5. Spring assembly according to claim 3, wherein the adjusting means is designed as a disk-shaped plate with a center hole, wherein the plate is rotatable against the suspension spring on the axis of displacement, the spring rate being a function of the rotational angle of the plate.

6. Spring assembly according to claim 5, wherein the adjusting means comprises a pad protruding from a plane surface of the adjusting means firmly against the suspension spring, and the suspension spring comprises a slot located in the plane of the suspension spring, wherein the pad corresponds to the slot such, that by rotating the adjusting means against the suspension spring the pad is moved gradually from a first position completely covering slot to a second position leaving the slot completely uncovered, wherein the pad being in the first position stiffens the suspension spring to have the first spring rate, the pad being in the second position softens the suspension spring to have the second spring rate.

7. Spring assembly according to claim 6, wherein the suspension spring is comprised of a base plate exhibiting slot and a cover plate being congruent to the base pate with the adjusting means disposed in-between in a sandwiched manner.

8. Spring assembly according to claim 7, wherein the spring assembly comprises an outer spacer disposed between the base plate and the cover plate in a sandwiched manner and in the same plane as the adjusting means, wherein the outer spacer is designed complementary to an outer perimeter of the adjusting means to provide for rotational guidance.

9. Spring assembly according to claim 8, wherein the spring assembly comprises a center spacer disposed between the base plate and the cover plate in a sandwiched manner within the center hole of the adjusting means.

10. Spring assembly according to claim 1, wherein the spring assembly attached to the mass via a fastening means such, that loosening the fastening means allows for adjusting the spring constant, while tightening the fastening means prevents a self-adjustment of the spring constant when the vibrator is in operation.

11. Spring assembly according to claim 7, wherein the base plate and the cover plate are of square shape, each comprising four slots in proximity to respective corners of the square and equidistantly curved around the second end and the adjusting means comprises four corresponding pads.

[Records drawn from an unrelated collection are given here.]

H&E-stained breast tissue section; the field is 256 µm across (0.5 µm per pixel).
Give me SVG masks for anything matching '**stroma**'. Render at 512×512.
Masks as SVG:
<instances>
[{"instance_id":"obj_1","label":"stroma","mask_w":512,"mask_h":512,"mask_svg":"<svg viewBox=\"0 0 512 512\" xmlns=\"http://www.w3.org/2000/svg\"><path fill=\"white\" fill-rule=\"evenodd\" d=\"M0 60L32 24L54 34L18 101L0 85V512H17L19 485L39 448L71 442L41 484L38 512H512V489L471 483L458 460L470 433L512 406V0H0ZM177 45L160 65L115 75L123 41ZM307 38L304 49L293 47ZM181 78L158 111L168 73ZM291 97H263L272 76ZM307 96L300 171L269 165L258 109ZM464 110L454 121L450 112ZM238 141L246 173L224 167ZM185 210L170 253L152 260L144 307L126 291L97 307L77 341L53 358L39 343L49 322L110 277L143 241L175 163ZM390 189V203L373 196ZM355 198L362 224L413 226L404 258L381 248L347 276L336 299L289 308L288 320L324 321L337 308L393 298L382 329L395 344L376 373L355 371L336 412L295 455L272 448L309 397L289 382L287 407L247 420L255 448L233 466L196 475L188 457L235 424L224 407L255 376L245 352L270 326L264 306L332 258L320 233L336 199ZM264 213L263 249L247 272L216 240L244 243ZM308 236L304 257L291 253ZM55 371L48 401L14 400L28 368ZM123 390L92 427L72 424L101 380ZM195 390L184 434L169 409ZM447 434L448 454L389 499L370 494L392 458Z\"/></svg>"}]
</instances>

12. Spring assembly according to claim 7, wherein the base plate, cover plate and outer spacer but for a recess in the outer spacer have the same circumferential square shape, wherein the first end is designed as bores located in the respective corners of the squares defined by base plate, cover plate and outer spacer, the bores being matched to the fastening means designed as screws.

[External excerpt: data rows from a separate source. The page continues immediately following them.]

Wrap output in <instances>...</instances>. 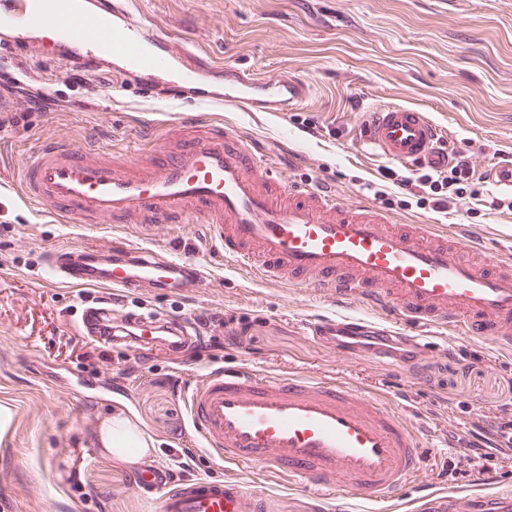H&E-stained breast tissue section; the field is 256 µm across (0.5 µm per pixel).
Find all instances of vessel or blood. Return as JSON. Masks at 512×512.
Segmentation results:
<instances>
[{
  "label": "vessel or blood",
  "mask_w": 512,
  "mask_h": 512,
  "mask_svg": "<svg viewBox=\"0 0 512 512\" xmlns=\"http://www.w3.org/2000/svg\"><path fill=\"white\" fill-rule=\"evenodd\" d=\"M44 29L64 32L60 53L71 65L119 68L156 100L287 112L311 91L309 80L291 75L258 78L234 66L201 65L185 40L159 35L123 0H0V57L36 48L35 35ZM359 139L408 168L448 167L441 148L446 131L415 107L368 110ZM20 173L14 194H0V208L41 205L95 224H177L189 214L257 278L292 279L307 293L330 294L342 309L359 303L386 316L383 325L344 312L309 323L338 359L357 351L405 365L413 384L424 387L414 360L436 349L426 329L512 347V267L482 248L471 225L445 232L432 224H394L365 200L343 203L316 186L287 187L259 163L241 131L204 115H185L146 153L108 156L76 141H53L28 153ZM47 263L71 286L123 293L200 288L207 280L193 260L148 248L56 247ZM111 313L103 304L88 307L82 330L99 336V321ZM186 406L210 455L303 486L311 512H348L335 496L339 489L372 504L395 502L426 459L423 437L407 420L409 406L379 400L339 377L228 364L205 374ZM134 468L136 487L156 496L158 512H273L269 499L220 477L176 480L144 457ZM415 493L414 512H458L463 499L512 512V495L469 499L428 484Z\"/></svg>",
  "instance_id": "vessel-or-blood-1"
}]
</instances>
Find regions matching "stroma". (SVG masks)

13. Spring assembly according to claim 1, wherein the spring rate of the suspension spring is steplessly adjustable between about 320 N/mm and 190 N/mm.

14. Vibrator for a bone anchored hearing aid, the vibrator having a spring assembly according to claim 1, wherein the suspension spring's first end is immovably connected to a mass of the vibrator and the second end is immovably connected to a coupling attachable to a user's skull bone and comprised by the vibrator.

15. Bone anchored hearing aid having a vibrator according to claim 14.